When hardware or software architectural components are stressed to their limit under carefully controlled test conditions, we can quantify and visualize their breaking points. One of the results from such testing is a set of characterization canopies (another example result is the causality graphs of failures). These canopies can be used, along with the system operating point within a parameter space to empirically calculate available engineering margins.

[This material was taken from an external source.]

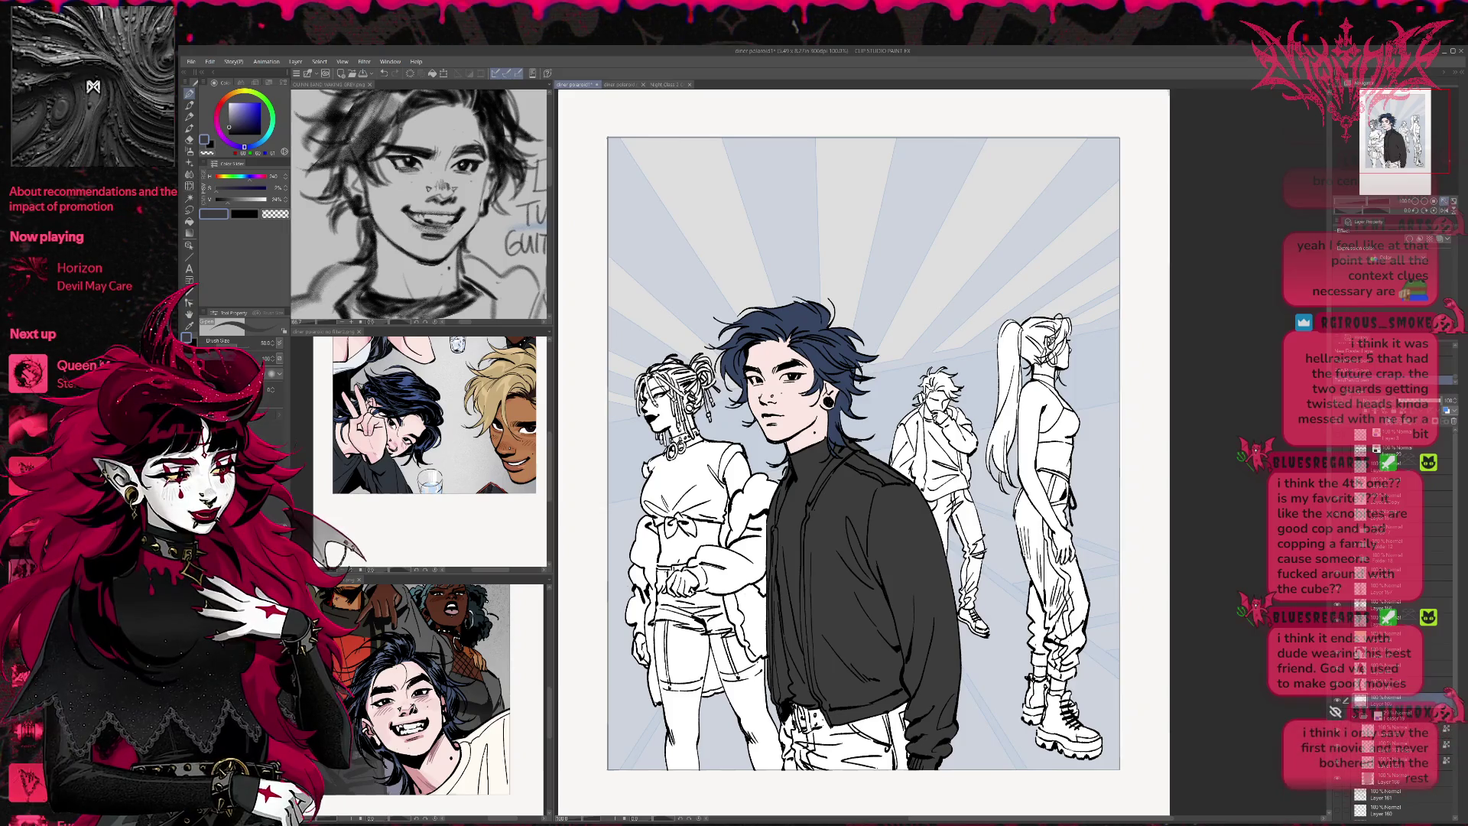
left_click_drag(862, 455, 821, 396)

Continuing with our structural engineering analogy, this is similar to varying the application environmental parameters such as temperature, humidity and discovering what application stress levels (and/or vibrations) induce a failure, and estimate margins.
Shown is an example of characterization canopy from a processor component: the last-level cache (LLC) in a multi-core processor. The Figure shows observed core utilization (in Z axis), as each core is loaded (in X axis), while studying its sensitivity to a 3rd parameter (in Y axis) – in this case, the application read-write mix. This 3D graph has been colored to visualize the safe operating regions within this slice of the parameter space. For this graph, other parameters must be fixed at some values (including the memory demand and nominal processor load); but are varied in the overall experiment. Various such slices can be created from data obtained from millions of experiments.
Assuming ‘correct’ application logic (to be visited for another day), these tests allow a careful study of stress saturation on the system operating environment either during system development or events such as component replacement, cyber-attacks that may overwhelm resources, etc.